**YOUR OBJECTIVE:**
Update the listing starting with the line that contains "Droogdoeken" and going on through its final line by replacing "Noticias Radiorama" with "Radiorama Noticias" wherever it appears, keeping everything else unchanged. Leave the pictures out of your answer.

══ PROVIDED DATA

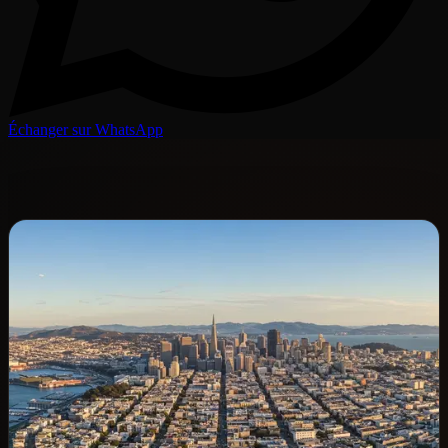
Échanger sur WhatsApp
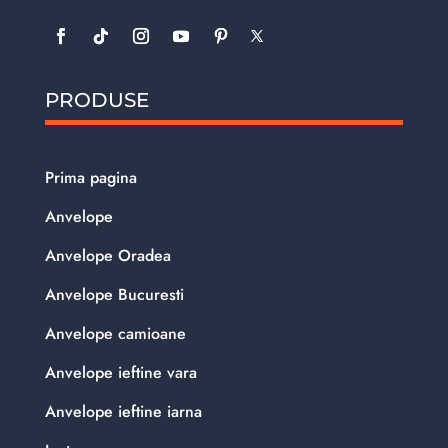
PRODUSE
Prima pagina
Anvelope
Anvelope Oradea
Anvelope Bucuresti
Anvelope camioane
Anvelope ieftine vara
Anvelope ieftine iarna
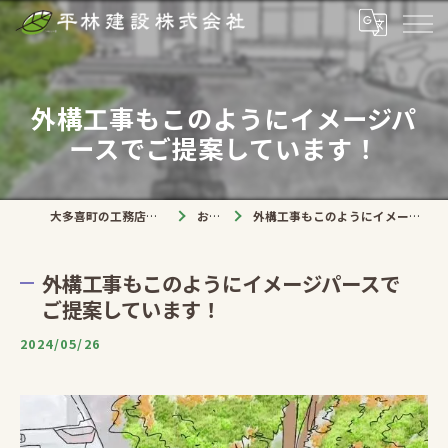
外構工事もこのようにイメージパ
ースでご提案しています！
大多喜町の工務店なら平林建設株式会社
お知らせ
外構工事もこのようにイメージパースでご提案しています！
外構工事もこのようにイメージパースで
ご提案しています！
2024/05/26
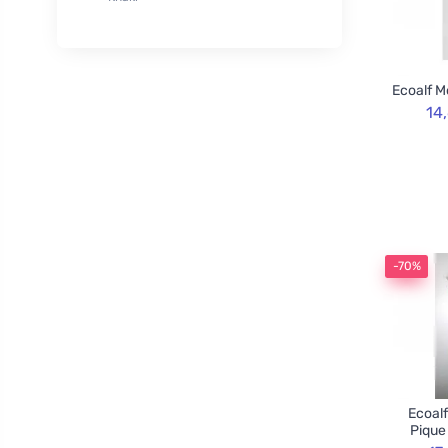
XL
50
Rozvoněno
29
120cm
3
TOOT!
1
130cm
2
Goliate
10
Ecoalf M
160cm
2
Chimpanzee
1
14
Blossombs
30
Innobiz
1
Velvety
2
Childs Farm
6
Allnature
1
-70%
BemaBio
2
Ecoalf
Pique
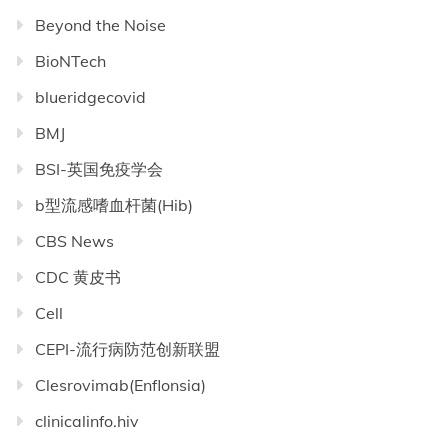
Beyond the Noise
BioNTech
blueridgecovid
BMJ
BSI-英国免疫学会
b型流感嗜血杆菌(Hib)
CBS News
CDC 黄皮书
Cell
CEPI-流行病防范创新联盟
Clesrovimab(Enflonsia)
clinicalinfo.hiv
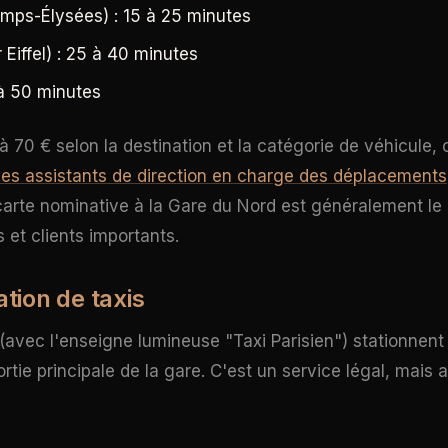
amps-Élysées) : 15 à 25 minutes
 Eiffel) : 25 à 40 minutes
à 50 minutes
 à 70 € selon la destination et la catégorie de véhicule, 
les assistants de direction en charge des déplacements
arte nominative à la Gare du Nord est généralement le
s et clients importants.
ation de taxis
s (avec l'enseigne lumineuse "Taxi Parisien") stationnent
ortie principale de la gare. C'est un service légal, mai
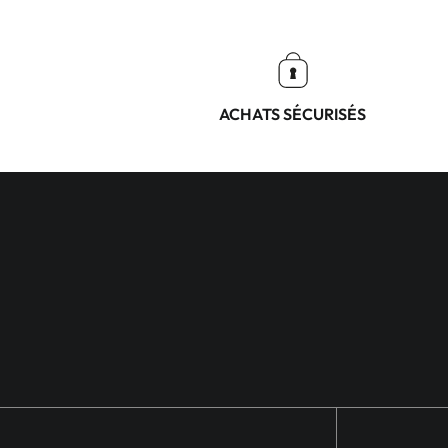
ACHATS SÉCURISÉS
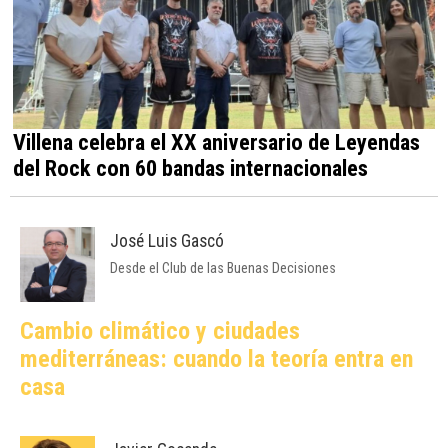
Villena celebra el XX aniversario de Leyendas
del Rock con 60 bandas internacionales
José Luis Gascó
Desde el Club de las Buenas Decisiones
Cambio climático y ciudades
mediterráneas: cuando la teoría entra en
casa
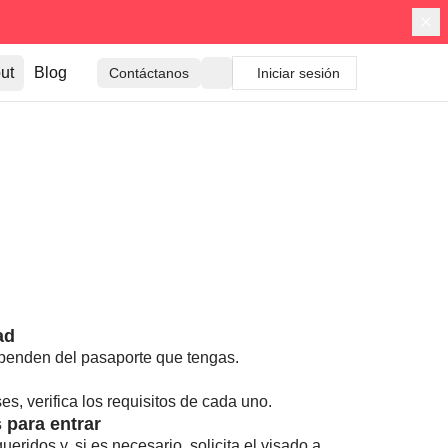
ut
Blog
Contáctanos
Iniciar sesión
ad
solo unos segundos.
ependen del pasaporte que tengas.
ses, verifica los requisitos de cada uno.
 para entrar
ridos y, si es necesario, solicita el visado a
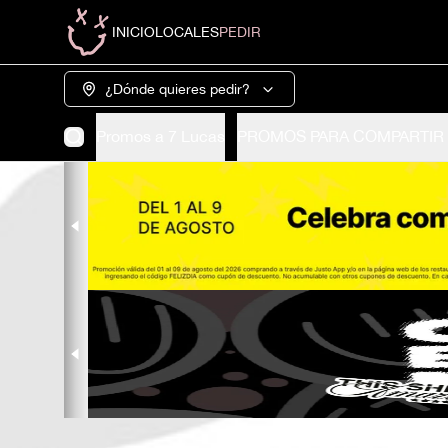
INICIO
LOCALES
PEDIR
¿Dónde quieres pedir?
Promos a 7 Lucas
PROMOS PARA COMPARTIR 🫰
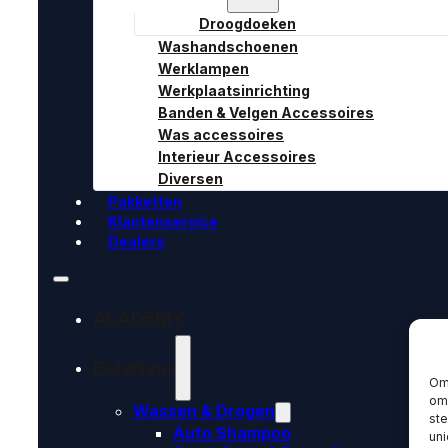
Droogdoeken
Washandschoenen
Werklampen
Werkplaatsinrichting
Banden & Velgen Accessoires
Was accessoires
Interieur Accessoires
Diversen
Pakketten
Klantenservice
Dealers
ACADEMY
Exterieur
Om 
om 
Wassen & Drogen
st
Auto Shampoo
uni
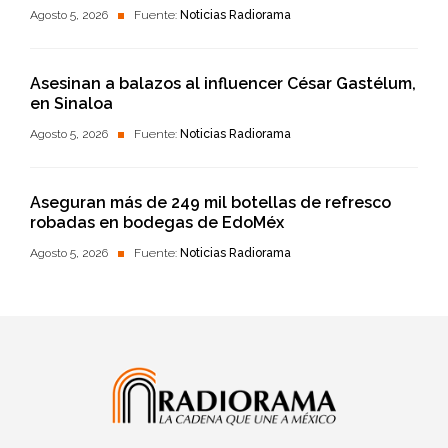
Agosto 5, 2026
Fuente:
Noticias Radiorama
Asesinan a balazos al influencer César Gastélum,
en Sinaloa
Agosto 5, 2026
Fuente:
Noticias Radiorama
Aseguran más de 249 mil botellas de refresco
robadas en bodegas de EdoMéx
Agosto 5, 2026
Fuente:
Noticias Radiorama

════

**RESULT:**
Droogdoeken
Washandschoenen
Werklampen
Werkplaatsinrichting
Banden & Velgen Accessoires
Was accessoires
Interieur Accessoires
Diversen
Pakketten
Klantenservice
Dealers
ACADEMY
Exterieur
Om 
om 
Wassen & Drogen
st
Auto Shampoo
uni
Agosto 5, 2026
Fuente:
Radiorama Noticias
Asesinan a balazos al influencer César Gastélum,
en Sinaloa
Agosto 5, 2026
Fuente:
Radiorama Noticias
Aseguran más de 249 mil botellas de refresco
robadas en bodegas de EdoMéx
Agosto 5, 2026
Fuente:
Radiorama Noticias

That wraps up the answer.